◆ **YOUR ASSIGNMENT**
Your output should consist solely of the lines from the one with "removed: cardboard box (1st from left)" through the end of the records, reproduced exactly, both ends included.

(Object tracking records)
[Start of Attachment]
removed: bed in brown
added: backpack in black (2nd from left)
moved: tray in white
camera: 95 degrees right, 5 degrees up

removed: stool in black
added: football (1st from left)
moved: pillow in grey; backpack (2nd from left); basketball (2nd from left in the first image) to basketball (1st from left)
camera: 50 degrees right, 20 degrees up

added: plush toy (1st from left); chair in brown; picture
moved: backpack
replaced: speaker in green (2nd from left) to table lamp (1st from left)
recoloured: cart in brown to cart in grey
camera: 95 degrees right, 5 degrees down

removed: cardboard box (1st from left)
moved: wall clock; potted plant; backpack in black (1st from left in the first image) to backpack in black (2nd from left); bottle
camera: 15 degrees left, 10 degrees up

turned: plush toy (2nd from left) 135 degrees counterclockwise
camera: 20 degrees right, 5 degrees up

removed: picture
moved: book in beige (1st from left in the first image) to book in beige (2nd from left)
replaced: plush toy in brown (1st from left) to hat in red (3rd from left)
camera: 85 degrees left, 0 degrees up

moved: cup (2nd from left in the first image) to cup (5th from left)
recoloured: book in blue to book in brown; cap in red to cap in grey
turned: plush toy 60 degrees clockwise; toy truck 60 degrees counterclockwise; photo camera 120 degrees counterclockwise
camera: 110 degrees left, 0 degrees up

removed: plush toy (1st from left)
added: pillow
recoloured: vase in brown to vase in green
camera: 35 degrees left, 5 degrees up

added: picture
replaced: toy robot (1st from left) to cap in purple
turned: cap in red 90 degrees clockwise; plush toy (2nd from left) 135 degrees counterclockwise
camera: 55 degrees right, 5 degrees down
[End of Attachment]
◆ **RESPONSE**
removed: cardboard box (1st from left)
moved: wall clock; potted plant; backpack in black (1st from left in the first image) to backpack in black (2nd from left); bottle
camera: 15 degrees left, 10 degrees up

turned: plush toy (2nd from left) 135 degrees counterclockwise
camera: 20 degrees right, 5 degrees up

removed: picture
moved: book in beige (1st from left in the first image) to book in beige (2nd from left)
replaced: plush toy in brown (1st from left) to hat in red (3rd from left)
camera: 85 degrees left, 0 degrees up

moved: cup (2nd from left in the first image) to cup (5th from left)
recoloured: book in blue to book in brown; cap in red to cap in grey
turned: plush toy 60 degrees clockwise; toy truck 60 degrees counterclockwise; photo camera 120 degrees counterclockwise
camera: 110 degrees left, 0 degrees up

removed: plush toy (1st from left)
added: pillow
recoloured: vase in brown to vase in green
camera: 35 degrees left, 5 degrees up

added: picture
replaced: toy robot (1st from left) to cap in purple
turned: cap in red 90 degrees clockwise; plush toy (2nd from left) 135 degrees counterclockwise
camera: 55 degrees right, 5 degrees down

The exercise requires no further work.